In my memory, Navitia auto-computes a convex envelope from OSM's data, which seemed to be a correct computation from what @SGrenet checked. My memory is also that stops are not used as we regularly add airports from far away but don't want them in the shape. I'm curious of why the bretagne pbf contains data from so far, but it's an issue on OSM's side.

So auto-computation works as expected, and the only problem you seem to have is the ingestion of poly file, if I understand you correctly.

We tried ingesting the poly file from bretagne on our servers, and it worked, so there doesn't seem to be an issue with that.

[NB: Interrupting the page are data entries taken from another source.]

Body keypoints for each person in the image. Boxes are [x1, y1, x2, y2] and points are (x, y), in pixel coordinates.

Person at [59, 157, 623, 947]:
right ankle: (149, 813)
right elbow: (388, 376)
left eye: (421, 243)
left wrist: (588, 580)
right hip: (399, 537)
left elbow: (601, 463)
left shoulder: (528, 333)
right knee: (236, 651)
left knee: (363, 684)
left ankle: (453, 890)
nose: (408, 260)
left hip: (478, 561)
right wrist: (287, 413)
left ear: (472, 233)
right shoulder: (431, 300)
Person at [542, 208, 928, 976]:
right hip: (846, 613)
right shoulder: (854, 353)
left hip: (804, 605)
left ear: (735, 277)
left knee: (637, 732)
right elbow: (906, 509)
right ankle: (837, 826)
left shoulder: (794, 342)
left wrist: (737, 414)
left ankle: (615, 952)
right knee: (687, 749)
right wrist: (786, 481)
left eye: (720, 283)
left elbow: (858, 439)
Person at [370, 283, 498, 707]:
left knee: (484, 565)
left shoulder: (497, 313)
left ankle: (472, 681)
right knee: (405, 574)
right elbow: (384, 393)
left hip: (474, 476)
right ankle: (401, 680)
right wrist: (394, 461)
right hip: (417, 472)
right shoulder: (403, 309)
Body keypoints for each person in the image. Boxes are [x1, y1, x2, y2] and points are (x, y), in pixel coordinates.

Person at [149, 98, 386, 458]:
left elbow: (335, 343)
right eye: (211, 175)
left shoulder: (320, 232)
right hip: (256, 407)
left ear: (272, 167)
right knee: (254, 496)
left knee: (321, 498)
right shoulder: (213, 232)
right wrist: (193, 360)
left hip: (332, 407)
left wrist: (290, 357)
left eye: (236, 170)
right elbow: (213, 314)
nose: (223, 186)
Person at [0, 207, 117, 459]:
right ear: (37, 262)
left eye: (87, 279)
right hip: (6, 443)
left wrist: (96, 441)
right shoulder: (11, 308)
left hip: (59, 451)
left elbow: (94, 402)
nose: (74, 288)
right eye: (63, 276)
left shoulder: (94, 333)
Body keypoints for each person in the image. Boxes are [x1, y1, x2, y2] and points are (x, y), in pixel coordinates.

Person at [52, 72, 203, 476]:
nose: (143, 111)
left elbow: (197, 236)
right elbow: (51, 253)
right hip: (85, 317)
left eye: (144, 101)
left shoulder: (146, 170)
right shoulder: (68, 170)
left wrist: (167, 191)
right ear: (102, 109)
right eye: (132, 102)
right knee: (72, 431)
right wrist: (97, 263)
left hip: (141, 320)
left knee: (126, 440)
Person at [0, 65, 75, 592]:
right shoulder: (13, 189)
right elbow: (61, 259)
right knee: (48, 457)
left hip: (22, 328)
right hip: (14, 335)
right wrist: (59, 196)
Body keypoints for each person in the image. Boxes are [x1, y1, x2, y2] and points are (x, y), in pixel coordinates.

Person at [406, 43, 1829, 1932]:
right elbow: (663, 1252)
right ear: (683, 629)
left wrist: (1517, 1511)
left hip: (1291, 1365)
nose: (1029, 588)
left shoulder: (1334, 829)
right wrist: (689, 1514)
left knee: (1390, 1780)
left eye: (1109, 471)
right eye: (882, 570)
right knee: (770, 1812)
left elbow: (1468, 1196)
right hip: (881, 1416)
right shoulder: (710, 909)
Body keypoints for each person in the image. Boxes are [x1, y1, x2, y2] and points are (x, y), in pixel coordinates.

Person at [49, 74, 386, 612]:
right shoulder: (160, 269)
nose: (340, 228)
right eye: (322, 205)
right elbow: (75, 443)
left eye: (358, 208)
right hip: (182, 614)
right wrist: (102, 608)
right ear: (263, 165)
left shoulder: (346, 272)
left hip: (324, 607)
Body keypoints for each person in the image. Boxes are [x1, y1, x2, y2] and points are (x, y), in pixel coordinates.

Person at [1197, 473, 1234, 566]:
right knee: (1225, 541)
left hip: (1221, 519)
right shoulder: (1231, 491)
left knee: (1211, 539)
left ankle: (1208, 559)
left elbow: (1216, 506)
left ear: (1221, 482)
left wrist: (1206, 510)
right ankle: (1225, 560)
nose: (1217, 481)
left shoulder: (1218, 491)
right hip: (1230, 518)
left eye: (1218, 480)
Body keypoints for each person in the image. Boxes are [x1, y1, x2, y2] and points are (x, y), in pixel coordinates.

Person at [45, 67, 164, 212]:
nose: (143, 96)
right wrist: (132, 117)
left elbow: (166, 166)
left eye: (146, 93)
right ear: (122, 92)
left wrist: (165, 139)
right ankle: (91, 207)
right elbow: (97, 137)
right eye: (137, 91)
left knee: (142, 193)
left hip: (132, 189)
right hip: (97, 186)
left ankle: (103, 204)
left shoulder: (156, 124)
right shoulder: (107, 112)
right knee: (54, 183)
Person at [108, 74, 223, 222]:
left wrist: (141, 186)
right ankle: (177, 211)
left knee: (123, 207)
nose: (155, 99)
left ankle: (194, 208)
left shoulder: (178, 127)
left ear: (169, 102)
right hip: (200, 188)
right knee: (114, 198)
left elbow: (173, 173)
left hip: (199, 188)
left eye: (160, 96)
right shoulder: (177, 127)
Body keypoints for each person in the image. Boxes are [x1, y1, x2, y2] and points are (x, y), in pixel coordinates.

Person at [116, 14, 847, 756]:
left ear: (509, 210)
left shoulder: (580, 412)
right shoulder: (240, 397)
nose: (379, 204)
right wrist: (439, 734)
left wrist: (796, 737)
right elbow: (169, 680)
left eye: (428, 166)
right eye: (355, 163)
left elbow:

Note: if you restrict osm files a bit abruptly, you might end having issues with incorrect administrative regions, so be careful (shouldn't result in a crash in my memory though). Also, maybe try using a very simple poly file (square) to debug if an issue arises.

I will close the issue as the first question is covered, and it doesn't seem possible to reproduce a bug on our side, but feel free to reopen it with more details and a course of actions from scratch to reproduce it.